▸ **Try it**
Set down only what runs from the line containing "[75,208,118,218] Returns ->" through the last line of the data, exactly as it reads.

▸ **Exercise materials**
——————

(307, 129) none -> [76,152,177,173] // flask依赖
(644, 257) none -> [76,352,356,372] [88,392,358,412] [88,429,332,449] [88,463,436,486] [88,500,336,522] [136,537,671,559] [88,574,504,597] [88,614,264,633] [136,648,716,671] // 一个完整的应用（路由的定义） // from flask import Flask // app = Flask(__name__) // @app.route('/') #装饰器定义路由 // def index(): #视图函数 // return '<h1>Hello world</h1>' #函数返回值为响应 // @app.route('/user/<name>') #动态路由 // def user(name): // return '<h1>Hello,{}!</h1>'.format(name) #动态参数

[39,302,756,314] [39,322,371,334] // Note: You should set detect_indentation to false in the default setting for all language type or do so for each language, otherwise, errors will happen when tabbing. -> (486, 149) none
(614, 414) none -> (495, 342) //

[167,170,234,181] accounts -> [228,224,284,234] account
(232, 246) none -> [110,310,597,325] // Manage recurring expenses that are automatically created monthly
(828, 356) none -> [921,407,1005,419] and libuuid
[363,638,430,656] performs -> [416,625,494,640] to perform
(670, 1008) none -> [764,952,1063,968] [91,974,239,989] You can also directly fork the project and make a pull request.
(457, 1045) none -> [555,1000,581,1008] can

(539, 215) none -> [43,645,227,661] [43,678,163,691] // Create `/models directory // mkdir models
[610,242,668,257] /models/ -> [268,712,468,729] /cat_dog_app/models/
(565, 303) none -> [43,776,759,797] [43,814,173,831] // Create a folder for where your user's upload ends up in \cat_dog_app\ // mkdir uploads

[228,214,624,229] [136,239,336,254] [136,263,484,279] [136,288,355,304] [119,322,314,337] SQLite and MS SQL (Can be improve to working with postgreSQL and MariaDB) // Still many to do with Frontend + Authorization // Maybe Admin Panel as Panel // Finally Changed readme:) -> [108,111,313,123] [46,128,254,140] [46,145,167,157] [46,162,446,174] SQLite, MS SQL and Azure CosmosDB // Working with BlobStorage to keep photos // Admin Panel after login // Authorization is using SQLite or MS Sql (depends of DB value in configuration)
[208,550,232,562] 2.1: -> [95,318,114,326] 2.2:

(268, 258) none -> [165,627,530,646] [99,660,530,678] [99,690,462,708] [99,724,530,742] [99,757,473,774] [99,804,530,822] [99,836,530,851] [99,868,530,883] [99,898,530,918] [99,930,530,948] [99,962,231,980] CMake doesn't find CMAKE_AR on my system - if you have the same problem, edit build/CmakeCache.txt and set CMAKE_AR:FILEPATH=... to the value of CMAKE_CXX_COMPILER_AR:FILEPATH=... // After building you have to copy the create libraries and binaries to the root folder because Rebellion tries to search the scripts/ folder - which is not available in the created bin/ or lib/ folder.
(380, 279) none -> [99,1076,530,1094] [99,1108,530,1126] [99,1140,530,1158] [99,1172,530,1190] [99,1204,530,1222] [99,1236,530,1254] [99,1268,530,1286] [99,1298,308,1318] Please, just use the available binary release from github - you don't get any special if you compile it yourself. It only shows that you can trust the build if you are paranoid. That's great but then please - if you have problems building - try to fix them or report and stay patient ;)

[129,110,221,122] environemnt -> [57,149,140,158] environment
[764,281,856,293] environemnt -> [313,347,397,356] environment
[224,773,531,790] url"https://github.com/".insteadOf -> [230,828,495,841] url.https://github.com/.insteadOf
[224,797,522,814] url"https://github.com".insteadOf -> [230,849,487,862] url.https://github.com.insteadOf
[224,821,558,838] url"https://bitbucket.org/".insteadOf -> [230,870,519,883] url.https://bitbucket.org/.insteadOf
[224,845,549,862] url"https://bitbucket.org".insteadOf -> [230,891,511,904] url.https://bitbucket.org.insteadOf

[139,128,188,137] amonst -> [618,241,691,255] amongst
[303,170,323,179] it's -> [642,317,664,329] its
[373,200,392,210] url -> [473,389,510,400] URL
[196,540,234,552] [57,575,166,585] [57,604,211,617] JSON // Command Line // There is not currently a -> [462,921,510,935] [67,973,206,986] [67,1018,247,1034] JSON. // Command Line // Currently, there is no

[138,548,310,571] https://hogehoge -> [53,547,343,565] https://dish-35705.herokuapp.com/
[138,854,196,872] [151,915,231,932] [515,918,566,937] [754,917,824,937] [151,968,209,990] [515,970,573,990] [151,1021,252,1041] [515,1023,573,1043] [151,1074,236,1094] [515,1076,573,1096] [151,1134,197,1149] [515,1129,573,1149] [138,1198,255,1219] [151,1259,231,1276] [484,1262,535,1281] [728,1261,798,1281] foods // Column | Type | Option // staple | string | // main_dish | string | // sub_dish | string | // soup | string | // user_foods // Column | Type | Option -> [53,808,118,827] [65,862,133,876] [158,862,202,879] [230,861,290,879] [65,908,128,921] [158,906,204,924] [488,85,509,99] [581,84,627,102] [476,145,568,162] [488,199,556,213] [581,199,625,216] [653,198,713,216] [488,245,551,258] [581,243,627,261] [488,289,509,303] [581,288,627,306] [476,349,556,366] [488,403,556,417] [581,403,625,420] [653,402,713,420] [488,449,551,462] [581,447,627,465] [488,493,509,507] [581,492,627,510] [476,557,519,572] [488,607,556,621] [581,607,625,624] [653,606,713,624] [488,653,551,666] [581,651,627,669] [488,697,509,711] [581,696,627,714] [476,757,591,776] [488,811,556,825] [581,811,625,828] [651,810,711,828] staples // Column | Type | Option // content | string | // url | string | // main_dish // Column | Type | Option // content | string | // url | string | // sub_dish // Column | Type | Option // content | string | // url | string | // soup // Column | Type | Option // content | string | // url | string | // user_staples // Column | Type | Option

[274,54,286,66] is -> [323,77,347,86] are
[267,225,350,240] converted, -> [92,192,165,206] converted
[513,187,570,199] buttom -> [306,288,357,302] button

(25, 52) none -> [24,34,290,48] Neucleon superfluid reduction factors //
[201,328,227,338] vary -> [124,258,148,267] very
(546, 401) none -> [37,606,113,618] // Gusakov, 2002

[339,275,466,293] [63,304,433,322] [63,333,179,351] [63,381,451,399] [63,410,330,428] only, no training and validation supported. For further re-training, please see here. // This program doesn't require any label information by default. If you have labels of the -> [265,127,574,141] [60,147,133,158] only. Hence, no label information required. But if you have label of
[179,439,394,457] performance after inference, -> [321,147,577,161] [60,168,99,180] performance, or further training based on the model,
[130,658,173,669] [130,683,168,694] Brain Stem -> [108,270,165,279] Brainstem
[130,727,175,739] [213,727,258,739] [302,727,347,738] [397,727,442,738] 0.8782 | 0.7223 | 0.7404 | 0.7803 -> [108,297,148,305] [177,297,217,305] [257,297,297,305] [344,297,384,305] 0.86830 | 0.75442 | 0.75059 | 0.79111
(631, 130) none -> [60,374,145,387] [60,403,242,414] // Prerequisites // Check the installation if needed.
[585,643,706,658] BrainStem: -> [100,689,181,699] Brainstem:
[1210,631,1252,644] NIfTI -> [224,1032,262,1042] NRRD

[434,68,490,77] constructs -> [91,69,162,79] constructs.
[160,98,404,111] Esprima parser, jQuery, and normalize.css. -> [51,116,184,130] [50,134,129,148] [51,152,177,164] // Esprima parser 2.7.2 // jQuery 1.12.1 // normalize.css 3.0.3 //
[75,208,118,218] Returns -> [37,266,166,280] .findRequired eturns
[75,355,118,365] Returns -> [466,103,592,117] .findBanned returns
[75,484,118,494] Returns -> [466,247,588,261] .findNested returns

——————

▸ **Worked solution**
[75,208,118,218] Returns -> [37,266,166,280] .findRequired eturns
[75,355,118,365] Returns -> [466,103,592,117] .findBanned returns
[75,484,118,494] Returns -> [466,247,588,261] .findNested returns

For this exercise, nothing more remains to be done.